■ ЧТО СДЕЛАТЬ ■
Пожалуйста, ответьте по цитируемому отрывку: в каком году возникло литературное объединение «Круг»?

■ ЦИТИРУЕМЫЙ ОТРЫВОК ■
Участие распространялось даже на те группы, деятельность которых была ему не очень близка. Это не в последнюю очередь видно в истории возникновения литературного объединения «Круг» (1935), которое основывалось на сопричастности как интенции и организующем принципе. По воспоминаниям современников, искусства, включая поэтическое, не входили в поле его ближайших интересов. «Его можно было встретить на концерте и на художественной выставке, – писал Федотов. – Но эстетическое не нашло места в его миросозерцании» [20, 324]. Тем не менее, узнав о бедственном положении «молодых монпарнасцев», он создает «Круг», чтобы их поддержать – и одновременно сформировать то ядро или «внутренний круг», к которому со временем будут притягиваться творческие силы – не только люди искусства, но педагоги, врачи, люди умственных профессий, священники; из них, по замыслу Фондаминского, должен был образоваться и благодаря им распространиться Орден – сначала в изгнании, а когда придет пора, – и в России. Исключительность этого начинания состояла еще и в том, что оно открывало возможность преодолеть разобщенность и вызванное ею деление на «лагеря» внутри эмиграции. В большинстве литературных, художнических, артистических эмигрантских объединений отношения между их членами определялись не только общностью мировоззренческих и эстетических установок, но также взаимной состязательностью, иногда крайне жесткой, и в ней виделось свидетельство напряженности художественных поисков и насыщенности творческой жизни. «Круг», по замыслу его создателя и жертвователя, должен был держаться на помощи участников объединения друг другу. Фондаминский дал объединению некоторый начальный капитал, однако по установленному основателем правилу, каждая последующая книга могла быть издана только на средства, полученные после продажи предыдущей, что побуждало участников заботиться о представлении книг своих «монпарнасских собратьев», устраивать литературные вечера и балы в пользу друг друга. Сам Фондаминский тоже участвовал в организации таких вечером, причем не только для «своих» начинаний. Например, известно, что он продавал билеты на первый вечер в пользу еще тогда мало кому известного В. Набокова (при том, что ценителем его прозы не был) и еще до начала вечера вручил ему сумму в три тысячи фунтов[94]
.Другая важная особенность «Круга» состояла в том, что он объединял не только представителей противоборствующих идейных и эстетических групп, но старшее и младшее поколения эмиграции, между которыми уже в конце 1920-х годов наметилось явное противостояние. По словам одного из наиболее ярких «монпарнасцев» В.Варшавского, не испытывая особого пристрастия к поэзии и прозе молодых «русских парижан», Фондаминский «сердцем чувствовал отверженность монпарнасских «огарочников» и начал приглашать их к себе на собрания» [6, 247], благодаря чему постепенно «начали налаживаться разговоры» [6, 228]. Участие в общем деле и сопричастность – посредством общего дела – судьбам друг друга, если не снимали, то ослабляли противоречие, которое казалось неразрешимым на уровне идейных споров.

■ ИСХОДНЫЕ ДАННЫЕ ■
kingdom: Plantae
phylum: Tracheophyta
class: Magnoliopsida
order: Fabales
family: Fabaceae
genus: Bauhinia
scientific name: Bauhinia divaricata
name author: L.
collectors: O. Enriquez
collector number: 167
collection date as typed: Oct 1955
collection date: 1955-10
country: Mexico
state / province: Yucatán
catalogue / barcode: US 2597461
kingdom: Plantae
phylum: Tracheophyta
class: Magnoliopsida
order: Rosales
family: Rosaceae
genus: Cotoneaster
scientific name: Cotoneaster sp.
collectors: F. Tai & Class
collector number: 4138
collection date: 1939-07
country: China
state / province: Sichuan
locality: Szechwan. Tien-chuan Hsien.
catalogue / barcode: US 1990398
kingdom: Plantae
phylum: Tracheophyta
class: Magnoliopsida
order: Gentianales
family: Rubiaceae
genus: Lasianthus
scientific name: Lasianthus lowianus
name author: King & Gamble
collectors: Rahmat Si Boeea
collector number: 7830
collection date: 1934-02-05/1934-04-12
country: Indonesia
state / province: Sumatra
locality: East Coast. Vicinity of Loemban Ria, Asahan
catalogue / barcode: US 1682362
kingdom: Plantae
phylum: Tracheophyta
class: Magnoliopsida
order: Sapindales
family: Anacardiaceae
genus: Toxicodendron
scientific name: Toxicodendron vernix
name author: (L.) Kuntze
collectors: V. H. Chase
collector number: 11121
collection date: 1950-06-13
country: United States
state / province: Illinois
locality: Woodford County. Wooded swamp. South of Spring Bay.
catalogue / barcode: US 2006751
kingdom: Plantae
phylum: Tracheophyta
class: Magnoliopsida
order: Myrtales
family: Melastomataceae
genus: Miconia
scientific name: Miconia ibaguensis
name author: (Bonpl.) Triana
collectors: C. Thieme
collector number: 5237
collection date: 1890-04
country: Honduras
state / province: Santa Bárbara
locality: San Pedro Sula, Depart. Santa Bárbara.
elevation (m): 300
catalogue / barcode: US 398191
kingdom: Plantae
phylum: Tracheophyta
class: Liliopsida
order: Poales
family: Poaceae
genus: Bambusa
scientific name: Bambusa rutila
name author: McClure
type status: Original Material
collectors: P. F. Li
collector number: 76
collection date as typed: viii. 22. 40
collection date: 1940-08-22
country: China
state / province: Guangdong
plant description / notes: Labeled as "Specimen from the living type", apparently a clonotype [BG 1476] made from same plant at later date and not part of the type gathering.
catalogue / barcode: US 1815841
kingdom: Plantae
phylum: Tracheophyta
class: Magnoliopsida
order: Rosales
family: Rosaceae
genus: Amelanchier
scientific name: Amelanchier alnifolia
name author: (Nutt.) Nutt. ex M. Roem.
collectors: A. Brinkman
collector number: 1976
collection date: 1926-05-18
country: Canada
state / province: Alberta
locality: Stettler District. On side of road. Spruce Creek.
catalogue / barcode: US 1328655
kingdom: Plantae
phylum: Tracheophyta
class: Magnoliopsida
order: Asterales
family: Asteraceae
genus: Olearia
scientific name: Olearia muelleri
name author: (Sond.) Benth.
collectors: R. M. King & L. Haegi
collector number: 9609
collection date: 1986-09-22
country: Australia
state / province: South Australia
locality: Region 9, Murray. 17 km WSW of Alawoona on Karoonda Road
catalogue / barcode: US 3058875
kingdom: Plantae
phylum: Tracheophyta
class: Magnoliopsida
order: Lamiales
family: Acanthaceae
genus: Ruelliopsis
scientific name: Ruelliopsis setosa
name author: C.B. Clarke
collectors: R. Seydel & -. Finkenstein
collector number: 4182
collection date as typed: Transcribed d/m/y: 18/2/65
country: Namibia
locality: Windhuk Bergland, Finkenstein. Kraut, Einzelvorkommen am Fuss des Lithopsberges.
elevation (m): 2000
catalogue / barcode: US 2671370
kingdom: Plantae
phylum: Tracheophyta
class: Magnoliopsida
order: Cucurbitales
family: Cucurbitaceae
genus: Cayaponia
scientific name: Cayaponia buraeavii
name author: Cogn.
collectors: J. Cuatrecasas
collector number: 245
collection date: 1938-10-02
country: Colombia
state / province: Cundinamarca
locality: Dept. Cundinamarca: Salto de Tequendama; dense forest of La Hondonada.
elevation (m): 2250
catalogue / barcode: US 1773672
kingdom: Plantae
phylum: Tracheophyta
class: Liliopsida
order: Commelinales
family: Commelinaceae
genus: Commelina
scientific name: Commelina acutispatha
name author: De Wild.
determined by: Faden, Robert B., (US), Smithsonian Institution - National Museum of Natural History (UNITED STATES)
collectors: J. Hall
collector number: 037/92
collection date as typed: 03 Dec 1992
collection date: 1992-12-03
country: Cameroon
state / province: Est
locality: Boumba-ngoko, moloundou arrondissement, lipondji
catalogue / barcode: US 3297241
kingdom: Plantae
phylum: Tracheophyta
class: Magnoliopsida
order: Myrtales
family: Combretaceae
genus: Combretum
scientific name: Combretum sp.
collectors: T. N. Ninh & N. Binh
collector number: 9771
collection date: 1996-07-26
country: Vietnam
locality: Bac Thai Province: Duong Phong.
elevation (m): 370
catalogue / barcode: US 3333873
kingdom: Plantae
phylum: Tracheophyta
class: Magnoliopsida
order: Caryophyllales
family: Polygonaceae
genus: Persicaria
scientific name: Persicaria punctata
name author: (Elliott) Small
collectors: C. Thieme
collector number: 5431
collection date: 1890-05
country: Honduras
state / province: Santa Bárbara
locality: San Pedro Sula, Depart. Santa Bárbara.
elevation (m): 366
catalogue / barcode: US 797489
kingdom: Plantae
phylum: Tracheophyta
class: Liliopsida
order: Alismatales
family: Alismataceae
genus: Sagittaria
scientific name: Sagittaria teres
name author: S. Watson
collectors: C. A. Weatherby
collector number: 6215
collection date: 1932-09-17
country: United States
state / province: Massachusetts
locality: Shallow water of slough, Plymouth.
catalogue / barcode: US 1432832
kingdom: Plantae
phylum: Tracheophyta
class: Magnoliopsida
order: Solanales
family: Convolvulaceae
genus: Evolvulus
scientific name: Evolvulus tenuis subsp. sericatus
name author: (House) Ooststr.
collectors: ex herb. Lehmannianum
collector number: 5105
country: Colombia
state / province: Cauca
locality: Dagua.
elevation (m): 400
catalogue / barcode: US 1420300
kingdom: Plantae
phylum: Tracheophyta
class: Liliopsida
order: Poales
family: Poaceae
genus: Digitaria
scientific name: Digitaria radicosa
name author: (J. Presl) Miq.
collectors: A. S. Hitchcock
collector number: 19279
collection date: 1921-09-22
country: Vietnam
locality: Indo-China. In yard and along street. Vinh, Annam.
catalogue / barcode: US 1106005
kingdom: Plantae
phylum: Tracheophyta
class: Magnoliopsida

■ РЕШЕНИЕ ЗАДАЧИ ■
В 1935 году.